___ Data records

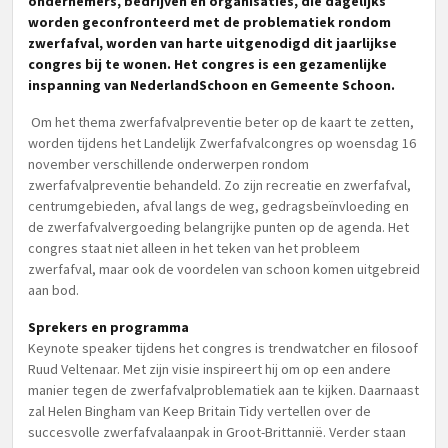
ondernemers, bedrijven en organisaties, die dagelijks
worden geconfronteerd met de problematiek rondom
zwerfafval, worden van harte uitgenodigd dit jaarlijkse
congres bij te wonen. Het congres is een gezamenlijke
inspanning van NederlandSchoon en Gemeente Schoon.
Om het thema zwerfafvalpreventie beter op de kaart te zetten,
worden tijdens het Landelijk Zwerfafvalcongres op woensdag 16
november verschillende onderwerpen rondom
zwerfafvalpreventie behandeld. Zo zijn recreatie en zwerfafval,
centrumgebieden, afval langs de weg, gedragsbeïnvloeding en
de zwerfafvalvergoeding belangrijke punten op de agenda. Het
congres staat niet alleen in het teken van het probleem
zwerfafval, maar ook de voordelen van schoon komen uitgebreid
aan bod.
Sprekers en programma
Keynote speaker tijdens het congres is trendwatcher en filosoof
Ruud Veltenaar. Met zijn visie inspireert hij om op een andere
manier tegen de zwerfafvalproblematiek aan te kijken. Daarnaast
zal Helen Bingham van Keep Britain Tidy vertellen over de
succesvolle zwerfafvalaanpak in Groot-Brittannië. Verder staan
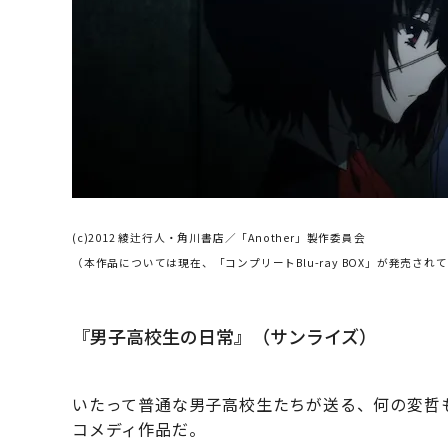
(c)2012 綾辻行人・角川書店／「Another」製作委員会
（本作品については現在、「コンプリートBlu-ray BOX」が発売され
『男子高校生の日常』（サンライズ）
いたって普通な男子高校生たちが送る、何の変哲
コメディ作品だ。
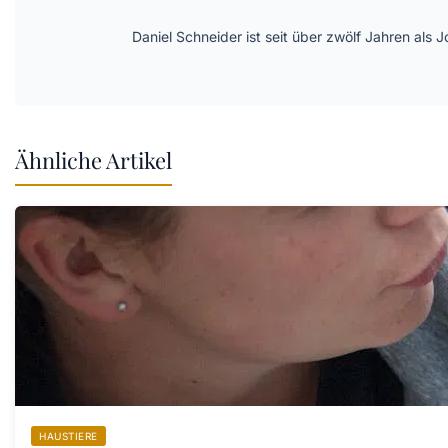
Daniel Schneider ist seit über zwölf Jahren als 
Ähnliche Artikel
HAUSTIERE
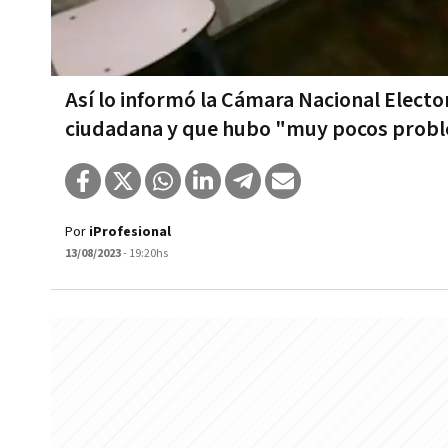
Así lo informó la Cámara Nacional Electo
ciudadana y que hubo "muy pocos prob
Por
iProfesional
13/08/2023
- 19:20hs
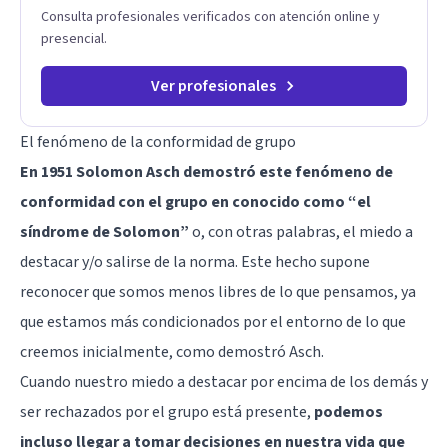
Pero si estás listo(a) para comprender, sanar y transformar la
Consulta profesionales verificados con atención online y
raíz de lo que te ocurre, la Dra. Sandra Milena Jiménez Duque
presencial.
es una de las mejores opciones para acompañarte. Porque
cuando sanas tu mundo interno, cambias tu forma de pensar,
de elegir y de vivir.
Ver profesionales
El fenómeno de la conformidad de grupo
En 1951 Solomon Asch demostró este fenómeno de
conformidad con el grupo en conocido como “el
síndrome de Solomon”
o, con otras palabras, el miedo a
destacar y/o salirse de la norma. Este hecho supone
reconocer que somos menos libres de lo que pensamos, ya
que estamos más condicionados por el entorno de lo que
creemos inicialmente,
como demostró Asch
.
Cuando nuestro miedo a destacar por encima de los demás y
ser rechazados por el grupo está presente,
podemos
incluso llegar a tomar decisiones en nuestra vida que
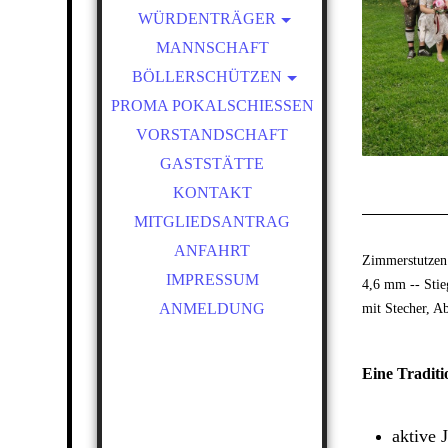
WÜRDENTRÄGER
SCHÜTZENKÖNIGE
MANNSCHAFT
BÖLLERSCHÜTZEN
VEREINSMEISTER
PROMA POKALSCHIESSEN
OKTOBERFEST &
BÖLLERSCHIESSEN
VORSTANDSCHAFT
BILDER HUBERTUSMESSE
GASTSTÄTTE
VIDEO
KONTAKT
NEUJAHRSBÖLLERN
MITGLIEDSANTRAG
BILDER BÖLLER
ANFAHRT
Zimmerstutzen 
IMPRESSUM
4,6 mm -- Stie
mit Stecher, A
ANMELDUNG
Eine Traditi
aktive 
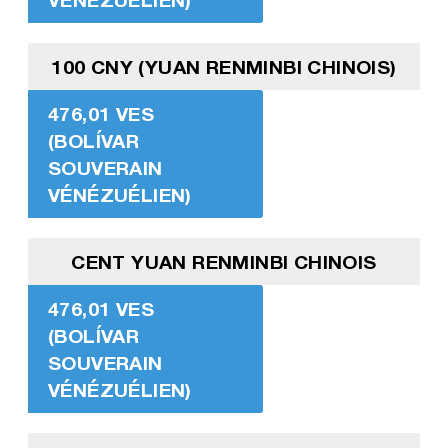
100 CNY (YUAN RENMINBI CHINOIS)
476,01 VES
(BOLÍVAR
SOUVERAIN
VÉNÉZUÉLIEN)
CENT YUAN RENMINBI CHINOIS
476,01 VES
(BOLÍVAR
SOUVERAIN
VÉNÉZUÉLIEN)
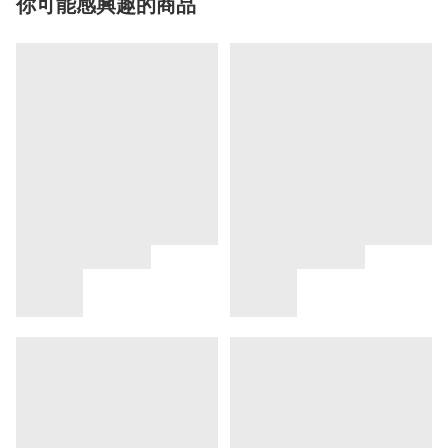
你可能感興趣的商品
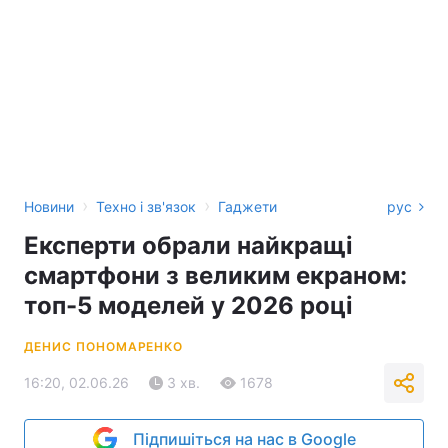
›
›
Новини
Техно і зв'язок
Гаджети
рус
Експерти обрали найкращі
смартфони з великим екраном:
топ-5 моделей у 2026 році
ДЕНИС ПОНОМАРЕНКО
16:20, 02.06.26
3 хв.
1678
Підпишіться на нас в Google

______

▸ **What this task involves**
Report how many lines in the data include the word "conformidad". Nothing else is needed.

▸ **Expected output**
2